## To do
Search the data for the word "Offensive" and copy each line that has it.

## Information shown
-=-=-=-=-

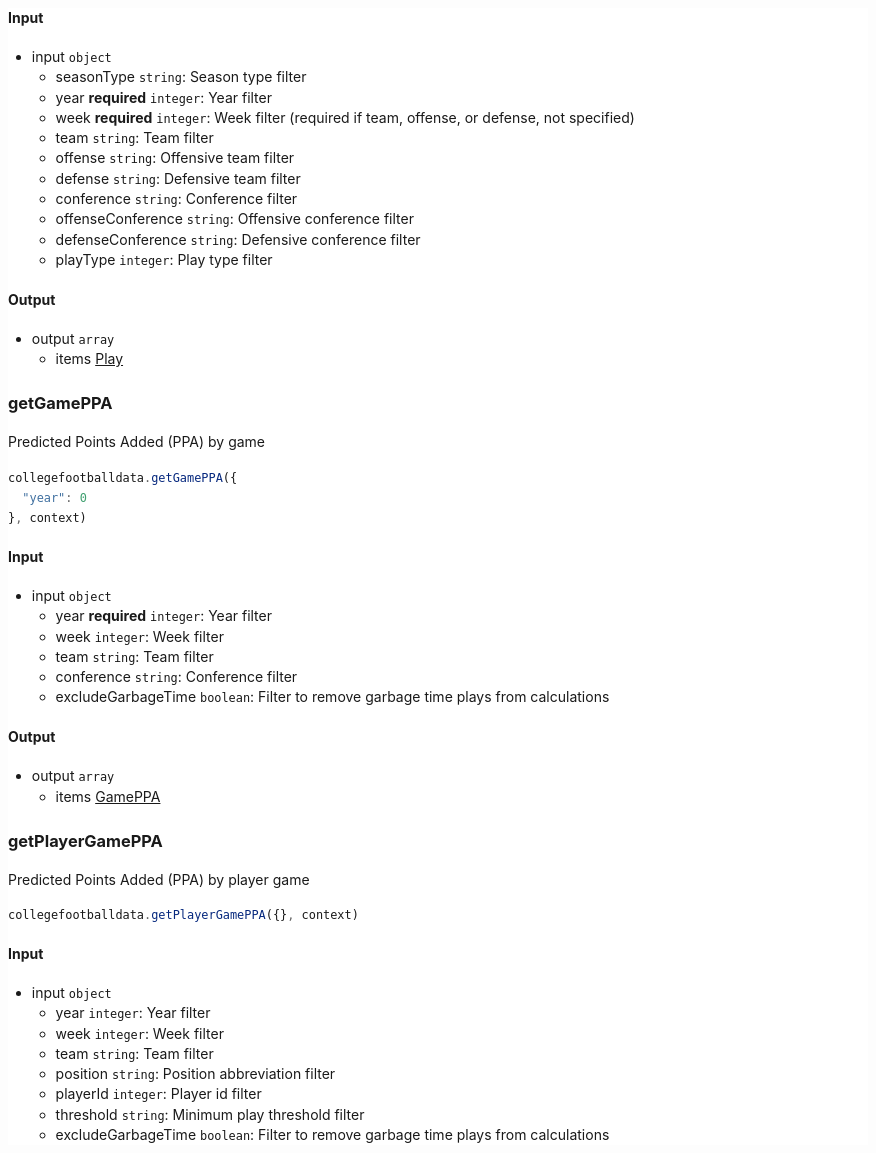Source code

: #### Input
* input `object`
  * seasonType `string`: Season type filter
  * year **required** `integer`: Year filter
  * week **required** `integer`: Week filter (required if team, offense, or defense, not specified)
  * team `string`: Team filter
  * offense `string`: Offensive team filter
  * defense `string`: Defensive team filter
  * conference `string`: Conference filter
  * offenseConference `string`: Offensive conference filter
  * defenseConference `string`: Defensive conference filter
  * playType `integer`: Play type filter

#### Output
* output `array`
  * items [Play](#play)

### getGamePPA
Predicted Points Added (PPA) by game


```js
collegefootballdata.getGamePPA({
  "year": 0
}, context)
```

#### Input
* input `object`
  * year **required** `integer`: Year filter
  * week `integer`: Week filter
  * team `string`: Team filter
  * conference `string`: Conference filter
  * excludeGarbageTime `boolean`: Filter to remove garbage time plays from calculations

#### Output
* output `array`
  * items [GamePPA](#gameppa)

### getPlayerGamePPA
Predicted Points Added (PPA) by player game


```js
collegefootballdata.getPlayerGamePPA({}, context)
```

#### Input
* input `object`
  * year `integer`: Year filter
  * week `integer`: Week filter
  * team `string`: Team filter
  * position `string`: Position abbreviation filter
  * playerId `integer`: Player id filter
  * threshold `string`: Minimum play threshold filter
  * excludeGarbageTime `boolean`: Filter to remove garbage time plays from calculations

-=-=-=-=-

## Exercise output
  * offense `string`: Offensive team filter
  * offenseConference `string`: Offensive conference filter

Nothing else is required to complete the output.